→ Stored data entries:
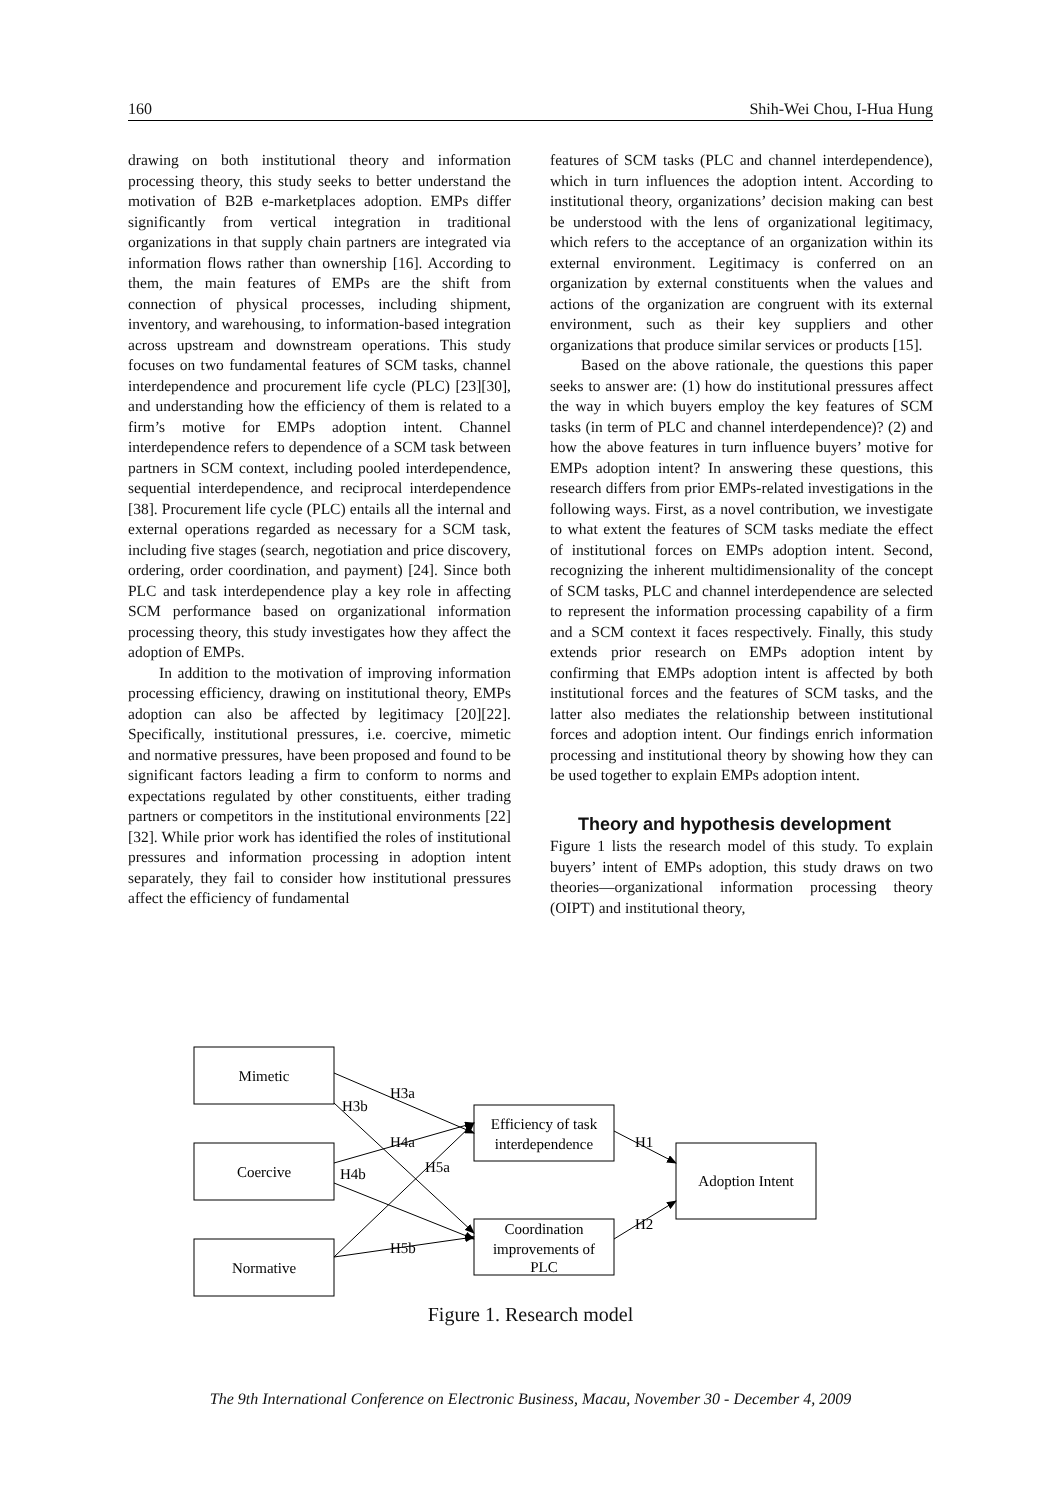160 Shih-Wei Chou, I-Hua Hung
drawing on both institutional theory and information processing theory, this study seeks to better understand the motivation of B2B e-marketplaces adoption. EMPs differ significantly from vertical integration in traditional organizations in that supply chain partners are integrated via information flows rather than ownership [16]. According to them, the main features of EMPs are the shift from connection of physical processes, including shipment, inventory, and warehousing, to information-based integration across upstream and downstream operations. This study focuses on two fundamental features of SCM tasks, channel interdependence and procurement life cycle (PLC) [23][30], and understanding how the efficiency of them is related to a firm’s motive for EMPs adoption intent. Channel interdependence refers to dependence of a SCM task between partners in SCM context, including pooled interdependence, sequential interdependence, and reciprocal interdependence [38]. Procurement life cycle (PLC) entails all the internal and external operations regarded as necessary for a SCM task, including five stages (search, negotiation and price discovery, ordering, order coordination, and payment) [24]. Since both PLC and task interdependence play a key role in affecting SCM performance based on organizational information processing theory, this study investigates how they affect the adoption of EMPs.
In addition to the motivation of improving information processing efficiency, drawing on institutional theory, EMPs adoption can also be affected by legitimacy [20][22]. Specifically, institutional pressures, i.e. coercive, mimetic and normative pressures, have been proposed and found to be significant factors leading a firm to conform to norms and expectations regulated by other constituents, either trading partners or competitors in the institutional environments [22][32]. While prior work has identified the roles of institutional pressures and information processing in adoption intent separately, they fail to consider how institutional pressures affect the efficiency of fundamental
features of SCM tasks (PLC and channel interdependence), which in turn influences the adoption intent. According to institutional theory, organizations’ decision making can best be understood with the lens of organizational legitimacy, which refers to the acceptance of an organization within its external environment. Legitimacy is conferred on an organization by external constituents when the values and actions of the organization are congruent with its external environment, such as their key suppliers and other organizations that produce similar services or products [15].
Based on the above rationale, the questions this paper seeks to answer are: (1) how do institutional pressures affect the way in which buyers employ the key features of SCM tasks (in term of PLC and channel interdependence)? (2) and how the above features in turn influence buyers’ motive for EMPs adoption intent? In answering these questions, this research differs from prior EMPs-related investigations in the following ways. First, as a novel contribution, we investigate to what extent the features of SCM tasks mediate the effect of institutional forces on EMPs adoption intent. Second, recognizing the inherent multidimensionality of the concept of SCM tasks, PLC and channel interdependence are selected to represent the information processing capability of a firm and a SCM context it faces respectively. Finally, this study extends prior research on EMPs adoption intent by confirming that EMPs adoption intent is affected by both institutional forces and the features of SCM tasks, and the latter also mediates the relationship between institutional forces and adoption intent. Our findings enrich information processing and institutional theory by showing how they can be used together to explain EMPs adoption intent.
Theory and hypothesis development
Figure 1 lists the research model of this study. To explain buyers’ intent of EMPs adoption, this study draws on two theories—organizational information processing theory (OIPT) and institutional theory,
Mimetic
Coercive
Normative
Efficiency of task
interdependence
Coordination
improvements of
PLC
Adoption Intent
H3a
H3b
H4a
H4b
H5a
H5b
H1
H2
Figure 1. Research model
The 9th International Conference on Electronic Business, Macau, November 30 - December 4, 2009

→ Work task: Go through the records and gather the lines that hold "Figure".

→ Final answer:
Figure 1 lists the research model of this study. To explain buyers’ intent of EMPs adoption, this study draws on two theories—organizational information processing theory (OIPT) and institutional theory,
Figure 1. Research model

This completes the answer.